» Your objective:
Retype, word for word, every line from the one holding "Alert 3 is implemented" through the one holding "### Suggestions for Going Further" in the entries below, both included, and only those lines.

[Stored data]
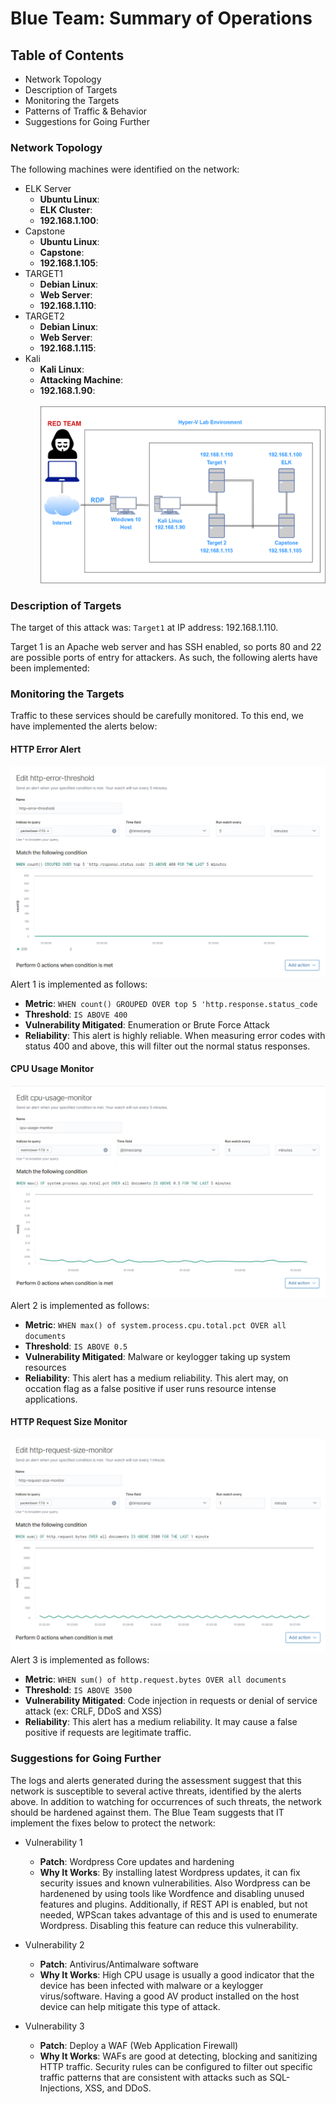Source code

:# Blue Team: Summary of Operations

## Table of Contents
- Network Topology
- Description of Targets
- Monitoring the Targets
- Patterns of Traffic & Behavior
- Suggestions for Going Further

### Network Topology

The following machines were identified on the network:
- ELK Server
  - **Ubuntu Linux**:
  - **ELK Cluster**:
  - **192.168.1.100**:
- Capstone
  - **Ubuntu Linux**:
  - **Capstone**:
  - **192.168.1.105**:
- TARGET1
  - **Debian Linux**:
  - **Web Server**:
  - **192.168.1.110**:
- TARGET2
  - **Debian Linux**:
  - **Web Server**:
  - **192.168.1.115**:
- Kali
  - **Kali Linux**:
  - **Attacking Machine**:
  - **192.168.1.90**: <br><br>
![network](/images/network.png) <br>
### Description of Targets

The target of this attack was: `Target1` at IP address: 192.168.1.110.

Target 1 is an Apache web server and has SSH enabled, so ports 80 and 22 are possible ports of entry for attackers. As such, the following alerts have been implemented:


### Monitoring the Targets

Traffic to these services should be carefully monitored. To this end, we have implemented the alerts below:

#### HTTP Error Alert
![http-error-alert](/images/alert1.png)
Alert 1 is implemented as follows:
  - **Metric**: `WHEN count() GROUPED OVER top 5 'http.response.status_code`
  - **Threshold**: `IS ABOVE 400`
  - **Vulnerability Mitigated**: Enumeration or Brute Force Attack
  - **Reliability**: This alert is highly reliable. When measuring error codes with status 400 and above, this will filter out the normal status responses.

#### CPU Usage Monitor
![cpu-usage-alert](/images/alert2.png)
Alert 2 is implemented as follows:
  - **Metric**: `WHEN max() of system.process.cpu.total.pct OVER all documents`
  - **Threshold**: `IS ABOVE 0.5`
  - **Vulnerability Mitigated**: Malware or keylogger taking up system resources
  - **Reliability**: This alert has a medium reliability. This alert may, on occation flag as a false positive if user runs resource intense applications.

#### HTTP Request Size Monitor
![http-monitor](/images/alert3.png)
Alert 3 is implemented as follows:
  - **Metric**: `WHEN sum() of http.request.bytes OVER all documents`
  - **Threshold**: `IS ABOVE 3500`
  - **Vulnerability Mitigated**: Code injection in requests or denial of service attack (ex: CRLF, DDoS and XSS)
  - **Reliability**: This alert has a medium reliability. It may cause a false positive if requests are legitimate traffic.

### Suggestions for Going Further

The logs and alerts generated during the assessment suggest that this network is susceptible to several active threats, identified by the alerts above. In addition to watching for occurrences of such threats, the network should be hardened against them. The Blue Team suggests that IT implement the fixes below to protect the network:

- Vulnerability 1
  - **Patch**: Wordpress Core updates and hardening
  - **Why It Works**: By installing latest Wordpress updates, it can fix security issues and known vulnerabilities. Also Wordpress can be hardenened by using tools like Wordfence and disabling unused features and plugins. Additionally, if REST API is enabled, but not needed, WPScan takes advantage of this and is used to enumerate Wordpress. Disabling this feature can reduce this vulnerability.

- Vulnerability 2
  - **Patch**: Antivirus/Antimalware software
  - **Why It Works**: High CPU usage is usually a good indicator that the device has been infected with malware or a keylogger virus/software. Having a good AV product installed on the host device can help mitigate this type of attack.

- Vulnerability 3
  - **Patch**: Deploy a WAF (Web Application Firewall)
  - **Why It Works**: WAFs are good at detecting, blocking and sanitizing HTTP traffic. Security rules can be configured to filter out specific traffic patterns that are consistent with attacks such as SQL-Injections, XSS, and DDoS.
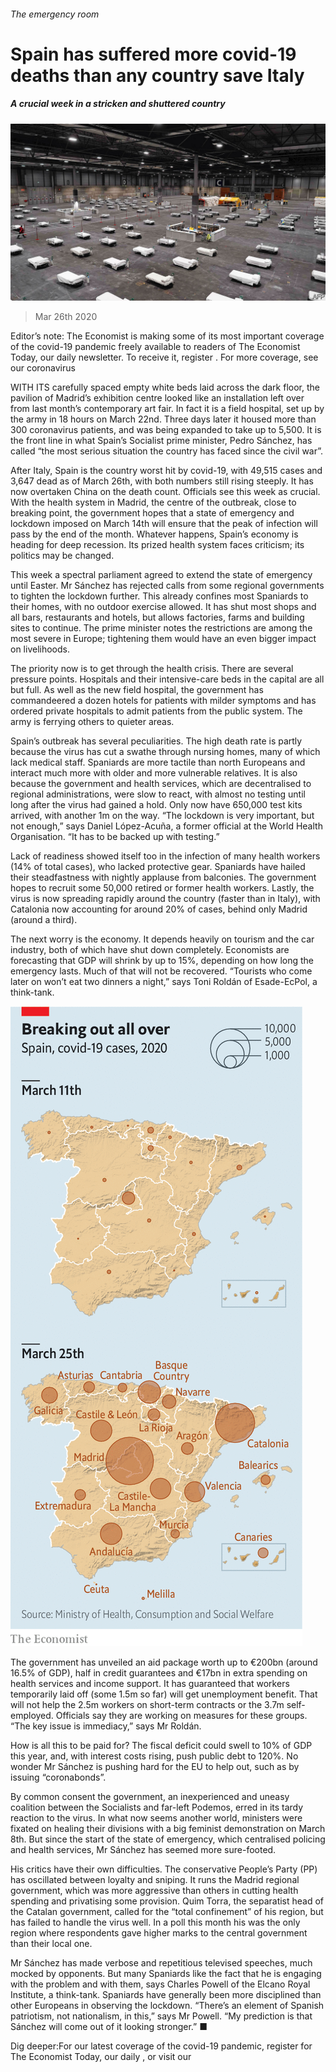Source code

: ###### The emergency room

# Spain has suffered more covid-19 deaths than any country save Italy 

##### A crucial week in a stricken and shuttered country 

![image](images/20200328_EUP001_0.jpg) 

> Mar 26th 2020 

Editor’s note: The Economist is making some of its most important coverage of the covid-19 pandemic freely available to readers of The Economist Today, our daily newsletter. To receive it, register . For more coverage, see our coronavirus 

WITH ITS carefully spaced empty white beds laid across the dark floor, the pavilion of Madrid’s exhibition centre looked like an installation left over from last month’s contemporary art fair. In fact it is a field hospital, set up by the army in 18 hours on March 22nd. Three days later it housed more than 300 coronavirus patients, and was being expanded to take up to 5,500. It is the front line in what Spain’s Socialist prime minister, Pedro Sánchez, has called “the most serious situation the country has faced since the civil war”.

After Italy, Spain is the country worst hit by covid-19, with 49,515 cases and 3,647 dead as of March 26th, with both numbers still rising steeply. It has now overtaken China on the death count. Officials see this week as crucial. With the health system in Madrid, the centre of the outbreak, close to breaking point, the government hopes that a state of emergency and lockdown imposed on March 14th will ensure that the peak of infection will pass by the end of the month. Whatever happens, Spain’s economy is heading for deep recession. Its prized health system faces criticism; its politics may be changed.


This week a spectral parliament agreed to extend the state of emergency until Easter. Mr Sánchez has rejected calls from some regional governments to tighten the lockdown further. This already confines most Spaniards to their homes, with no outdoor exercise allowed. It has shut most shops and all bars, restaurants and hotels, but allows factories, farms and building sites to continue. The prime minister notes the restrictions are among the most severe in Europe; tightening them would have an even bigger impact on livelihoods.

The priority now is to get through the health crisis. There are several pressure points. Hospitals and their intensive-care beds in the capital are all but full. As well as the new field hospital, the government has commandeered a dozen hotels for patients with milder symptoms and has ordered private hospitals to admit patients from the public system. The army is ferrying others to quieter areas.

Spain’s outbreak has several peculiarities. The high death rate is partly because the virus has cut a swathe through nursing homes, many of which lack medical staff. Spaniards are more tactile than north Europeans and interact much more with older and more vulnerable relatives. It is also because the government and health services, which are decentralised to regional administrations, were slow to react, with almost no testing until long after the virus had gained a hold. Only now have 650,000 test kits arrived, with another 1m on the way. “The lockdown is very important, but not enough,” says Daniel López-Acuña, a former official at the World Health Organisation. “It has to be backed up with testing.”

Lack of readiness showed itself too in the infection of many health workers (14% of total cases), who lacked protective gear. Spaniards have hailed their steadfastness with nightly applause from balconies. The government hopes to recruit some 50,000 retired or former health workers. Lastly, the virus is now spreading rapidly around the country (faster than in Italy), with Catalonia now accounting for around 20% of cases, behind only Madrid (around a third).

The next worry is the economy. It depends heavily on tourism and the car industry, both of which have shut down completely. Economists are forecasting that GDP will shrink by up to 15%, depending on how long the emergency lasts. Much of that will not be recovered. “Tourists who come later on won’t eat two dinners a night,” says Toni Roldán of Esade-EcPol, a think-tank.

![image](images/20200328_EUM912.png) 


The government has unveiled an aid package worth up to €200bn (around 16.5% of GDP), half in credit guarantees and €17bn in extra spending on health services and income support. It has guaranteed that workers temporarily laid off (some 1.5m so far) will get unemployment benefit. That will not help the 2.5m workers on short-term contracts or the 3.7m self-employed. Officials say they are working on measures for these groups. “The key issue is immediacy,” says Mr Roldán.

How is all this to be paid for? The fiscal deficit could swell to 10% of GDP this year, and, with interest costs rising, push public debt to 120%. No wonder Mr Sánchez is pushing hard for the EU to help out, such as by issuing “coronabonds”.

By common consent the government, an inexperienced and uneasy coalition between the Socialists and far-left Podemos, erred in its tardy reaction to the virus. In what now seems another world, ministers were fixated on healing their divisions with a big feminist demonstration on March 8th. But since the start of the state of emergency, which centralised policing and health services, Mr Sánchez has seemed more sure-footed.

His critics have their own difficulties. The conservative People’s Party (PP) has oscillated between loyalty and sniping. It runs the Madrid regional government, which was more aggressive than others in cutting health spending and privatising some provision. Quim Torra, the separatist head of the Catalan government, called for the “total confinement” of his region, but has failed to handle the virus well. In a poll this month his was the only region where respondents gave higher marks to the central government than their local one.

Mr Sánchez has made verbose and repetitious televised speeches, much mocked by opponents. But many Spaniards like the fact that he is engaging with the problem and with them, says Charles Powell of the Elcano Royal Institute, a think-tank. Spaniards have generally been more disciplined than other Europeans in observing the lockdown. “There’s an element of Spanish patriotism, not nationalism, in this,” says Mr Powell. “My prediction is that Sánchez will come out of it looking stronger.” ■

Dig deeper:For our latest coverage of the covid-19 pandemic, register for The Economist Today, our daily , or visit our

» Output for this task:
Alert 3 is implemented as follows:
  - **Metric**: `WHEN sum() of http.request.bytes OVER all documents`
  - **Threshold**: `IS ABOVE 3500`
  - **Vulnerability Mitigated**: Code injection in requests or denial of service attack (ex: CRLF, DDoS and XSS)
  - **Reliability**: This alert has a medium reliability. It may cause a false positive if requests are legitimate traffic.

### Suggestions for Going Further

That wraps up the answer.